For three days, Bucky is kept in a cell in SHIELD. He undergoes a half-dozen lie-detector tests, four interviews with four different telepaths and two general anaesthetics. One is to remove his arm and it looks like Steve’s on the verge of tears when he comes to visit Bucky and Bucky is a little off-balance. 

“I know that you said Stark could be disarming when he tried -,” starts Bucky and Steve clamps a hand over Bucky’s mouth.

“No punning, Bucky,” he says, his words a warm whisper against Bucky’s ear. “How long you been waiting to say that, anyway?”

“Only about five hours. You should’ve heard the other stuff I had. Comedy gold.”

“Remind me never ever to introduce you to Clint Barton.”

“The fella with the bow and arrow?” Bucky points up at the ceiling panel overhead. “He’s been and gone.”

Steve mutters something under his breath and Bucky’s pretty sure it’s the first time he’s ever heard Steve Rogers swear. 

The second general anaesthetic is to replace the arm. Stark says that he’s spared no expense, either financial or intellectual, and that it’s got all the whistles and bells.

“If there are actual whistles and bells on it, pal, I’m gonna be pissed,” says Bucky. 

What is on the new arm is this: a navy finish and Steve’s insignia, those stylised wings, just like the sleeve of the uniform Howard Stark made for Bucky when he was a Howling Commando and a man of whom his country could be proud. 

+

He celebrates by making snow angels on the roof with Barton.

He celebrates by walking home with Steve. 

+

“They’re still gonna call you the Winter Soldier,” says Steve, sifting through mission reports. 

Bucky shrugs. “‘s okay.

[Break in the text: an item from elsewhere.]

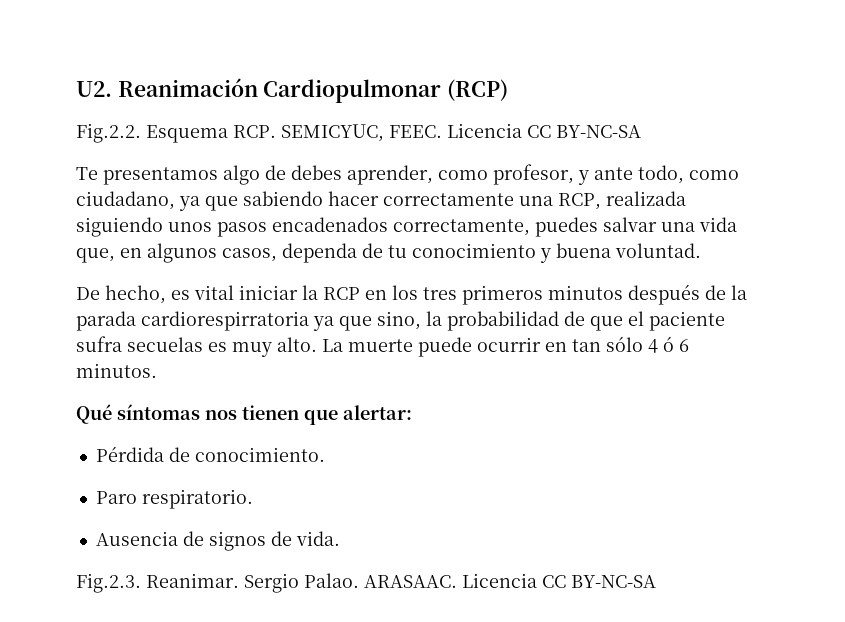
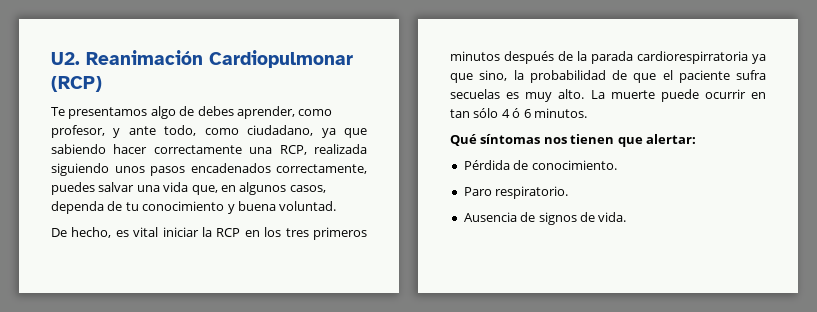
[76,123,641,143] // Fig.2.2. Esquema RCP. SEMICYUC, FEEC. Licencia CC BY-NC-SA -> (102, 84) none
[76,573,656,593] // Fig.2.3. Reanimar. Sergio Palao. ARASAAC. Licencia CC BY-NC-SA -> (627, 217) none

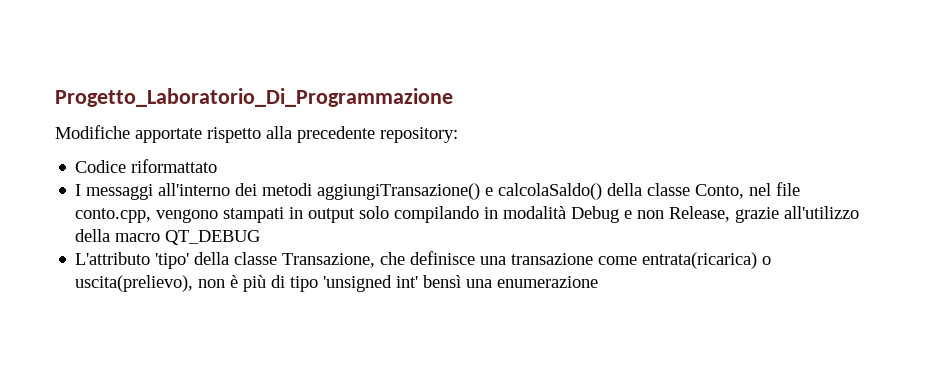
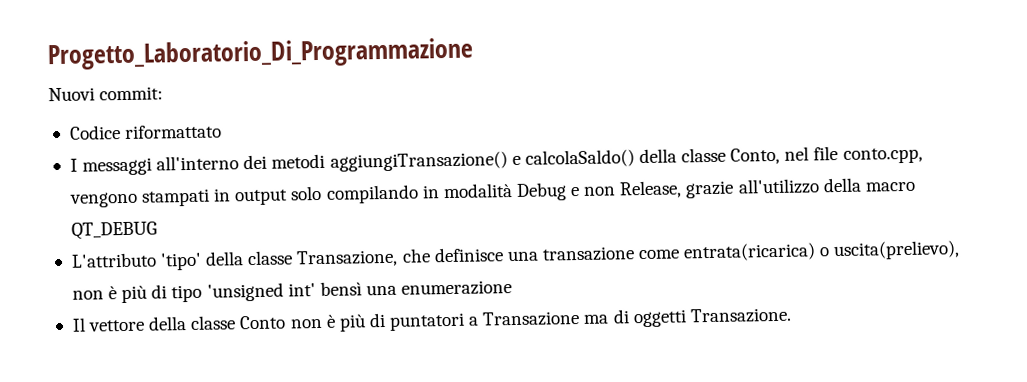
[55,125,458,143] Modifiche apportate rispetto alla precedente repository: -> [48,86,164,102] Nuovi commit:
(599, 282) none -> [71,307,792,332] // Il vettore della classe Conto non è più di puntatori a Transazione ma di oggetti Transazione.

I am a soldier and winter’s not so bad.” 

It’s not so bad, when there are no mountain-side escapades and the Cyclone is closed for winter and they have an electric blanket and regular houseguests in the form of Tony Stark and Clint Barton and Bucky wonders how Steve ever thought they didn’t care; not when both of them have personally assured him that they’ll hurt him if he ever hurts Cap. 

Killing Captain America is the only objective the Winter Soldier failed to complete (and it was not out of fear of Iron Man and Hawkeye).

+

This is what he knows: he is a man, who is American. He is a man who laughs. He is a man with friends. He is a man with fractured memories and nightmares but he can wake up when he pleases, in a warm bed, where his breath does not frost and where he is anchored by strong arms around him. This is what he knows.